WildEarth Guardians called his ruling “a landmark victory for climate, health, and public lands.” In a media release from Denver, it stated that the decision “has implications for public lands across the American West and is a major rebuke to the Trump Administration’s anti-environment, anti-climate agenda.”
U.S. President Donald Trump, announcing an “energy dominance” doctrine, has stimulated public lands leasing for oil and gas development. In 2018, nearly 4 million acres were put up for sale to the oil and gas industry. So far in 2019, the Administration has auctioned or proposed leasing more than 2.1 million acres.
Environment and Health Program Director Barbara Gottlieb at Physicians for Social Responsibility said, “Fracked gas is dangerous for people and terrible for the climate.” She echoed former Oglala Tribal Chair Troy “Scott” Weston, when she said that the court win “is not only a victory for our health and future, but it reinforces that the oil and gas industry doesn’t get a free pass to pollute.”
Weston’s words, in March 2018, were, “The tribe is greatly concerned about natural gas flaring that will drift over the reservation and directly impact the health of reservation residents.

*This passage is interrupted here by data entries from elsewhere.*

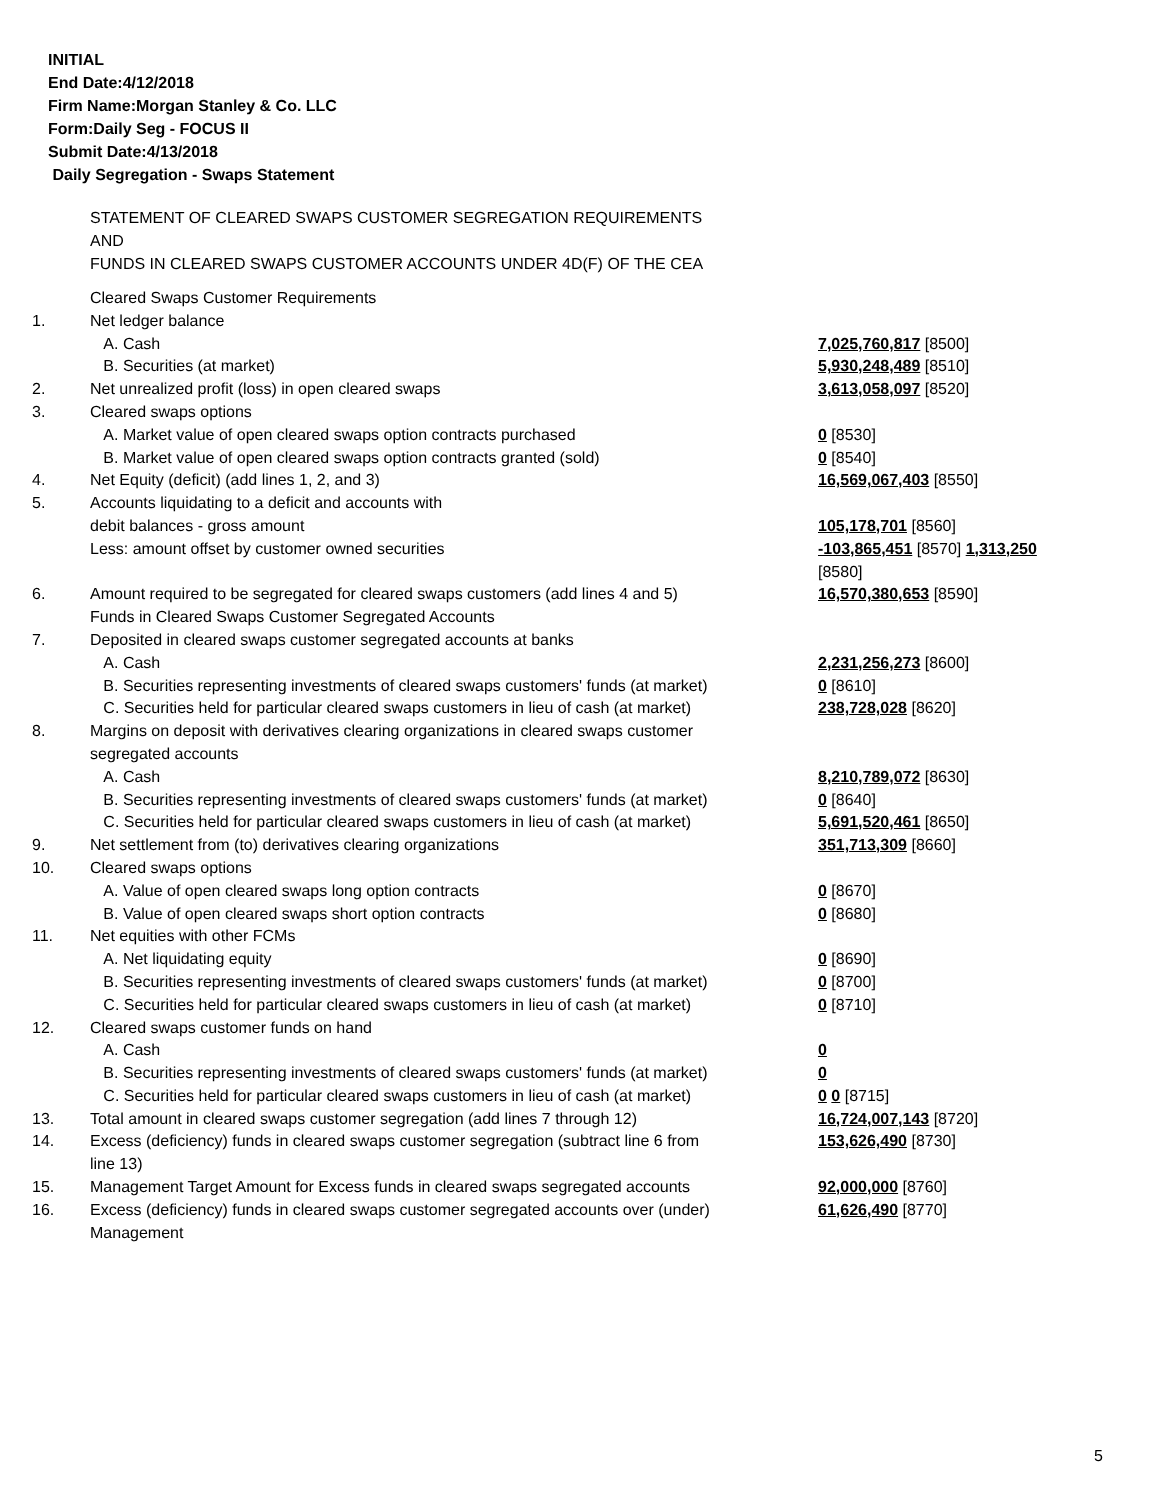INITIAL
End Date:4/12/2018
Firm Name:Morgan Stanley & Co. LLC
Form:Daily Seg - FOCUS II
Submit Date:4/13/2018
Daily Segregation - Swaps Statement
STATEMENT OF CLEARED SWAPS CUSTOMER SEGREGATION REQUIREMENTS
AND
FUNDS IN CLEARED SWAPS CUSTOMER ACCOUNTS UNDER 4D(F) OF THE CEA
| | Cleared Swaps Customer Requirements | |
| 1. | Net ledger balance | |
| | A. Cash | 7,025,760,817 [8500] |
| | B. Securities (at market) | 5,930,248,489 [8510] |
| 2. | Net unrealized profit (loss) in open cleared swaps | 3,613,058,097 [8520] |
| 3. | Cleared swaps options | |
| | A. Market value of open cleared swaps option contracts purchased | 0 [8530] |
| | B. Market value of open cleared swaps option contracts granted (sold) | 0 [8540] |
| 4. | Net Equity (deficit) (add lines 1, 2, and 3) | 16,569,067,403 [8550] |
| 5. | Accounts liquidating to a deficit and accounts with debit balances - gross amount | 105,178,701 [8560] |
| | Less: amount offset by customer owned securities | -103,865,451 [8570] 1,313,250 [8580] |
| 6. | Amount required to be segregated for cleared swaps customers (add lines 4 and 5) | 16,570,380,653 [8590] |
| | Funds in Cleared Swaps Customer Segregated Accounts | |
| 7. | Deposited in cleared swaps customer segregated accounts at banks | |
| | A. Cash | 2,231,256,273 [8600] |
| | B. Securities representing investments of cleared swaps customers' funds (at market) | 0 [8610] |
| | C. Securities held for particular cleared swaps customers in lieu of cash (at market) | 238,728,028 [8620] |
| 8. | Margins on deposit with derivatives clearing organizations in cleared swaps customer segregated accounts | |
| | A. Cash | 8,210,789,072 [8630] |
| | B. Securities representing investments of cleared swaps customers' funds (at market) | 0 [8640] |
| | C. Securities held for particular cleared swaps customers in lieu of cash (at market) | 5,691,520,461 [8650] |
| 9. | Net settlement from (to) derivatives clearing organizations | 351,713,309 [8660] |
| 10. | Cleared swaps options | |
| | A. Value of open cleared swaps long option contracts | 0 [8670] |
| | B. Value of open cleared swaps short option contracts | 0 [8680] |
| 11. | Net equities with other FCMs | |
| | A. Net liquidating equity | 0 [8690] |
| | B. Securities representing investments of cleared swaps customers' funds (at market) | 0 [8700] |
| | C. Securities held for particular cleared swaps customers in lieu of cash (at market) | 0 [8710] |
| 12. | Cleared swaps customer funds on hand | |
| | A. Cash | 0 |
| | B. Securities representing investments of cleared swaps customers' funds (at market) | 0 |
| | C. Securities held for particular cleared swaps customers in lieu of cash (at market) | 0 0 [8715] |
| 13. | Total amount in cleared swaps customer segregation (add lines 7 through 12) | 16,724,007,143 [8720] |
| 14. | Excess (deficiency) funds in cleared swaps customer segregation (subtract line 6 from line 13) | 153,626,490 [8730] |
| 15. | Management Target Amount for Excess funds in cleared swaps segregated accounts | 92,000,000 [8760] |
| 16. | Excess (deficiency) funds in cleared swaps customer segregated accounts over (under) Management | 61,626,490 [8770] |
5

“These energy companies promise jobs in exchange for poisoning not only the air that we breathe, but also poisoning the water that we drink and depend on for agriculture, irrigation, fishing and hunting, and other uses with toxic contaminates used in hydraulic fracking,” he added.
Several months later, scientists with the Interior Department released an assessment of greenhouse gas emissions from the production and consumption of fossil fuels from public lands. The report found these emissions, which come from federal coal, as well as offshore and onshore oil and gas, accounted for 25 percent of all U.S. climate pollution.
At the same time, federal climate scientists released Volume II of the Fourth National Climate Assessment, which sounded new alarms over the costs of climate change. The report called for “immediate and substantial global greenhouse gas emissions reductions” to prevent the most catastrophic impacts.
“With the science mounting that we need to aggressively rein in greenhouse gases, this ruling is monumental,” said Kyle Tisdel, attorney and Energy and Communities Program director for the Western Environmental Law Center, originally a plaintiff in the case.
“Every acre of our public land sold to the oil and gas industry is another blow to the climate, making this ruling a powerful reality check on the Trump Administration and a potent tool for reining in climate pollution,” he said.
More than 25 million acres of public lands in the United States have been leased to the oil and gas industry for development. More than 20 million of these acres are in the western states of Colorado, Montana, New Mexico, Nevada, Utah, and Wyoming.
“It’s high time the federal government was held accountable for the costs of sacrificing our public lands for dirty oil and gas,” said Samantha Ruscavage-Barz, managing attorney for WildEarth Guardians. “This win demonstrates the Trump Administration can’t legally turn its back on climate change.”